Don’t Get Caught In the Web: Drafting Effective Acceptable Use Policies – By: Christi Flaherty

Published by MARE, May 2011

Unless you live under a rock, you’re keenly aware of some of the problems that technology is quickly causing in our nation’s schools.  With cell phones, iPads, laptops, netbooks and smartphones, technology has gone completely portable – and it’s walking through the hallways of your schools.  In fact, it is now estimated that today’s youth spend more time online than they do in front of the television!

Technology is here to stay – there is no arguing that it can be an effective tool to implement curriculum and communicate with today’s busy parents.  However, schools must be able to combat the perils of student and employee technology use, including cyberbullying, cheating, harassment, and inappropriate student-teacher relationships.  The first step in the process is creating an effective and enforceable Acceptable Use Policy (AUP) for both students and staff.

Use of the District’s equipment is relatively easy to monitor and regulate with firewalling and administrative privileges that allow access to anything and everything accessed with the District’s equipment and connections.  Students and staff should be made aware, both through policies and through postings near the actual equipment, that the system can and will be monitored for appropriate use.

The AUP should also indicate that use of the District’s technology – including its equipment and connection – are a privilege and not a right.  Unlike rights, privileges can be more easily taken away if abused.

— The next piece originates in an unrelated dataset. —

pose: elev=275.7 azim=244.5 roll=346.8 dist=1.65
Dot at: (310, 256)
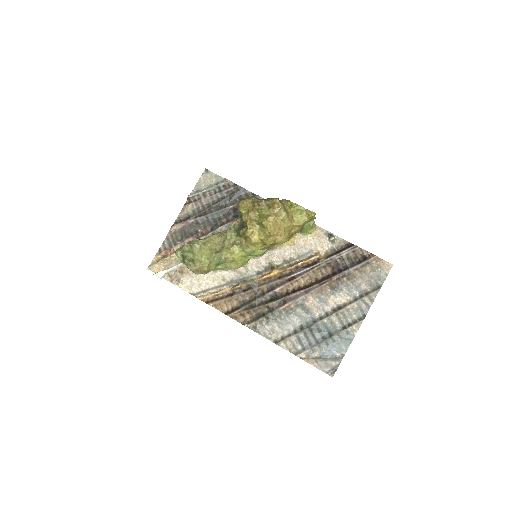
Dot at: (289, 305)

Student computer “free time” should be discouraged at every grade level.  Along these same lines, the AUP for staff should indicate that technology use must be consistent with the District’s curriculum.  Computers are no different than text books – they are another tool to implement curriculum.  They are not a babysitter or another form of student recess.  Teachers should be required to integrate web access into their lesson plans; if part of the day’s lesson includes a visit to a particular web site in order to better implement the lesson, then the written lesson plan should indicate the web site and the teacher should research the web site prior to the instructional period in order to ensure that the content on the site is appropriate for the lesson and for the age of the students participating therein.

Both staff and student AUP’s should restrict the use of social networking and private emails to communicate school business.  Emails sent to and from staff regarding student progress are arguably “education records” under FERPA, record that contains “information directly related to a student and which are maintained by an educational agency or institution or by a party acting for the agency or institution.”  Thus, those emails are subject to the care and weeding requirements of FERPA just as if they were created just like traditional education records.  For this reason, the District must be able to access the emails, which is only possible if the District’s own email system is being used for such communications.

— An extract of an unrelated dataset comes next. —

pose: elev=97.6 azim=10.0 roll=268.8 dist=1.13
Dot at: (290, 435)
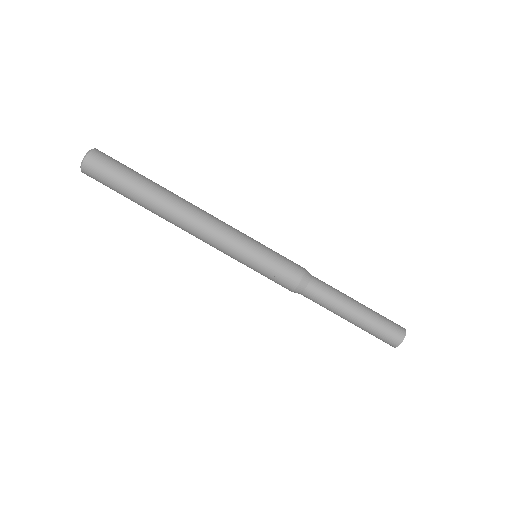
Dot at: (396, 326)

In the author’s opinion, social networks and schools mix like oil and water.  There is no place for MySpace, Facebook and the like in the classroom.  Many of the inappropriate relationships between students and teachers that the author has investigated over the course of the last ten years have begun online – a “friend request” on Facebook, or an instant message through MySpace.  Thus, both the student and staff AUP’s should indicate that social networking between students and staff is prohibited.  This not only discourages students from initiating communications through social networks, but also helps to alleviate the pressure on the staff member who receives such a communications request as he or she can simply advise the student that Board policy prohibits it.

Both the staff and student AUP should list examples of inappropriate use.  For example, the viewing, uploading, downloading and dissemination of pornography on or through District equipment will never be an “acceptable” use.  Likewise, cursing should be included as an unacceptable use.  Other examples include the encouragement of “netiquette” when communicating on or through the District’s equipment.

Consequences for violating the policy should be spelled out.  For students, the policy should include a statement that violation of the policy will result in disciplinary action that could include a revocation of privileges and/or expulsion.  For staff, the policy should indicate that violation of the policy could result in disciplinary action, up to and including dismissal.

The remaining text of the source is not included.